I clutched her thin little hands in my own, and as we prayed, I could physically feel the weight of Jesus’ love for her. His gentle compassion, his righteous anger, his pained heartache, and his overwhelming desire to take her away pressed in and surrounded my soul. Even after we finished praying I couldn’t let go of her hands and the words started tumbling out. I wasn’t sure what I was saying or if she could even understand me, but I couldn’t contain what I felt for this woman. She had to know. She had to know how precious she is, how loved she is. She had to know there is a way out, that freedom is available to her. Grace and redemption are waiting for her.
As I tried to explain this, little by little a childlike smile crept across her face.
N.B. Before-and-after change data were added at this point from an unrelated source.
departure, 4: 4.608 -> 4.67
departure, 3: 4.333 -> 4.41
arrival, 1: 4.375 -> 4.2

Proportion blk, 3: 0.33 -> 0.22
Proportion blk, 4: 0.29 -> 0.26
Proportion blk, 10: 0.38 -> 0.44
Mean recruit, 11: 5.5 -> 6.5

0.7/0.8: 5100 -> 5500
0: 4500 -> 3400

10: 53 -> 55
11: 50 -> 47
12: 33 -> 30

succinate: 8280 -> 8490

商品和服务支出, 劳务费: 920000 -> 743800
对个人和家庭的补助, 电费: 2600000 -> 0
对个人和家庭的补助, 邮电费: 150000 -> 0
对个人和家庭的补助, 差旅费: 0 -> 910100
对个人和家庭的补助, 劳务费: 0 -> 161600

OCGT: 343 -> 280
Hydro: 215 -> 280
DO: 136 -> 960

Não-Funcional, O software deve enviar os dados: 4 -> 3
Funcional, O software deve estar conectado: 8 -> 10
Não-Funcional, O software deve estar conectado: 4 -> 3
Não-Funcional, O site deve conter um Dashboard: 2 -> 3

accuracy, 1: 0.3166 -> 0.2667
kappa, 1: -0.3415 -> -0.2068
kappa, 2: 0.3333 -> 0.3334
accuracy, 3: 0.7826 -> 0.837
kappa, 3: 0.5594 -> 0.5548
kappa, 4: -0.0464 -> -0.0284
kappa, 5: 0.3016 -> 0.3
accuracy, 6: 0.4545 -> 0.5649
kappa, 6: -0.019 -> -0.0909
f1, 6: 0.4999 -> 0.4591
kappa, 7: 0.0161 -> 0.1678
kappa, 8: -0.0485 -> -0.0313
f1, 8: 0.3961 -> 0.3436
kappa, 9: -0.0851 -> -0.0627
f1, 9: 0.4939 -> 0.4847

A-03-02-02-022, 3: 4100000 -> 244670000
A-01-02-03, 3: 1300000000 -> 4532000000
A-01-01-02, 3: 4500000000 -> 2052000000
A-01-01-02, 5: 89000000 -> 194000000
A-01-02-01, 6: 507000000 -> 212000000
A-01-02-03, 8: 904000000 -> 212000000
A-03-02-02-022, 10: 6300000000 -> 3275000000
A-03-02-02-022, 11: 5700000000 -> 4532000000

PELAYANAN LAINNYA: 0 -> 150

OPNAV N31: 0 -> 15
Hope started to peek its way through.
Then suddenly her eyes flickered upward and instantly her smile was gone. As my eyes turned to where she was looking, I saw a large man staring down at the woman with the ugliest glare of anger I had ever seen. The woman jumped to her feet, apologizing repeatedly to “Uncle.” She whispered that she had to go and followed the man inside the brothel as he slammed the gate behind her.
When she came out again, her face looked dead. The last I saw her that night she was talking to a man on a motorcycle, masking the disgust of what she was about to do.
My heart twisted in grief for her.
But not just for her, also for the man on the motorcycle who found love by purchasing it on the streets. For Uncle who was trapped in a world of anger and hatred. For the woman's husband sitting on a cold jail floor condemned as a criminal.
Each of them living in a cycle of misery, being abused and abusing others.
Meanwhile, salvation is waiting for them. Extravagant grace is just around the corner. And they know nothing of it. Abundant life is right there,
but they need someone to tell them about it.
“Whom shall I send? Who will go for us?” asks the Lord (Isaiah 6:8).